Quelle suite donneriez-vous à l'article sur l'adoption et l'accès aux origines ? Rédigez-la en partant de sa dernière phrase.

-------- Document source --------

Un manque de vigilance
L’attente désespérée d’un enfant peut cependant avoir induit, chez une partie d’entre eux, un manque de vigilance. Bertrand Bernheim, le président de l’Association des parents adoptifs d’enfants du Guatemala, explique avoir adopté un petit garçon en 1999, en plein boom du trafic, sans passer par le truchement d’un OAA. « Un nouveau-né abandonné dans un carton », assure-t-il. La procédure avait mis à peine quatre mois. Ce délai très court lui avait-il fait craindre une irrégularité ? « J’ai fait confiance au notaire. » Lire aussi Article réservé à nos abonnés De Paris à Bamako, la douloureuse quête de vérité de Marie M. sur les circonstances de son adoption, il y a trente-deux ans
En France, la mobilisation des collectifs d’adoptés commence à porter ses fruits. Un amendement à une proposition de loi sur la réforme de l’adoption,relatif à l’interdiction des adoptions individuelles, c’est-à-dire celles qui ne passent pas par l’intermédiaire d’un OAA, a été voté en octobre. Trois autres ont été rejetés. Un amendement sur l’accompagnement des demandes d’accès aux origines devrait être réintroduit dans un autre projet de loi, relatif à la protection des enfants, dont la première lecture au Sénat est prévue pour le 14 décembre. « Il va falloir qu’on apporte des réponses, car la question de l’accès aux origines est très importante dans la construction de l’identité des personnes, admet-on dans l’entourage d’Adrien Taquet, secrétaire d’Etat chargé de l’enfance et des familles. Et il manque un guichet unique pour les orienter et qu’elles puissent bénéficier d’un accompagnement. »

-------- Données fournies --------

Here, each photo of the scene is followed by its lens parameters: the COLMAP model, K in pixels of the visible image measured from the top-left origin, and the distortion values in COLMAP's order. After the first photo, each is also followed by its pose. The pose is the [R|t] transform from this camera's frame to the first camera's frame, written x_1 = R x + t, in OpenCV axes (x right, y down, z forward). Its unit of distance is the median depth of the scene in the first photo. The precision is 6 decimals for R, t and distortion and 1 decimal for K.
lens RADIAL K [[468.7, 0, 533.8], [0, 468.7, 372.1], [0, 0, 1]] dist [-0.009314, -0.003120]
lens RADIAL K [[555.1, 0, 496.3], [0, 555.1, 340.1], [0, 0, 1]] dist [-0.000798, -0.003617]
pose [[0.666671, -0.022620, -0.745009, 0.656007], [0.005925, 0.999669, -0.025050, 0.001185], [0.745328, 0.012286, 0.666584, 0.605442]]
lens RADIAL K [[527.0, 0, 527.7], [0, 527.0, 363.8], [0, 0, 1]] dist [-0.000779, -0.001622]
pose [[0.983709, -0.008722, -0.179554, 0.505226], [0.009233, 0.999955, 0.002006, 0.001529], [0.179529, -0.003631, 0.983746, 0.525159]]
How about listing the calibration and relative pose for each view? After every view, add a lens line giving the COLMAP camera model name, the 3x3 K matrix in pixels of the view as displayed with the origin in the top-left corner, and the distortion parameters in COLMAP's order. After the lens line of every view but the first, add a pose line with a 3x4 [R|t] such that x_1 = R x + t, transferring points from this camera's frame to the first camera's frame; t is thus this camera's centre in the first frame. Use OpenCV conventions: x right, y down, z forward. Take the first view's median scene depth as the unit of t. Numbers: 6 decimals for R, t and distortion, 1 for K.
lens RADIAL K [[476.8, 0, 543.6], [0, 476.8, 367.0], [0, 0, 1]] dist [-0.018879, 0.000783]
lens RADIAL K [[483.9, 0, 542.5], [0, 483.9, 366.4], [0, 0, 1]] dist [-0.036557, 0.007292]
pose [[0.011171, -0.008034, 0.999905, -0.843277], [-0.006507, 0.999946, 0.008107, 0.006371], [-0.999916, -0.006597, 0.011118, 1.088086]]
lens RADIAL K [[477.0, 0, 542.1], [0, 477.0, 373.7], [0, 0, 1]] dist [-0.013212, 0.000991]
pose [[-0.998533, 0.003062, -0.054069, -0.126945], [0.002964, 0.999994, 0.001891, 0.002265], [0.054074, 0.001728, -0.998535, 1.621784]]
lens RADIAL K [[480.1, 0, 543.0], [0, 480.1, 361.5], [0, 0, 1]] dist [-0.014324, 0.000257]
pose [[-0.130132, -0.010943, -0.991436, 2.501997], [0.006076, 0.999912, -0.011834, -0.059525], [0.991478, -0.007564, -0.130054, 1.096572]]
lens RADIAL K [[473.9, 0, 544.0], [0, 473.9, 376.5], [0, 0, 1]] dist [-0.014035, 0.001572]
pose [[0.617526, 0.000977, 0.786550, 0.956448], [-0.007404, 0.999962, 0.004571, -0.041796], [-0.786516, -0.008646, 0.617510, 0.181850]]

--------

§ **Réponse attendue**:
Pour Javier, adopté au Guatemala par le biais des AEM, cela ne suffit pas : « La seule solution qu’on m’ait donnée pour retrouver mes origines a été de me rendre moi-même au Guatemala. Avec quel argent ? » Pour Olivier de Frouville, de l’ONU, la solution ne peut cependant qu’être multilatérale, avec des mesures nationales d’assistance aux victimes, mais également « une coopération des pays de provenance » des enfants,afin que des enquêtes conjointes soient menées.
« L’urgence est que les responsabilités soient clairement révélées, que nous puissions avoir accès à nos origines et retrouver nos familles vivantes tant qu’il est encore temps » – Emmanuelle Hébert, du collectif RAIF
Les autorités françaises semblent peu à peu prendre conscience qu’elles ne peuvent plus ignorer le problème. A la mi-novembre, la Mission de l’adoption internationale a signé avec l’université d’Angers une convention de financement pour une mission postdoctorale d’un an, sous la direction d’Yves Denéchère. Son sujet : l’histoire des pratiques illicites dans l’adoption internationale. Même si elle voit cette étude comme une « bonne chose », Emmanuelle Hébert, du collectif RAIF et représentante en Europe d’InterCountry Adoptee Voices, a d’autres priorités : « L’urgence est que l’on arrête au plus vite de telles pratiques, que les responsabilités soient clairement révélées, que nous puissions avoir accès à nos origines et retrouver nos familles vivantes tant qu’il est encore temps. »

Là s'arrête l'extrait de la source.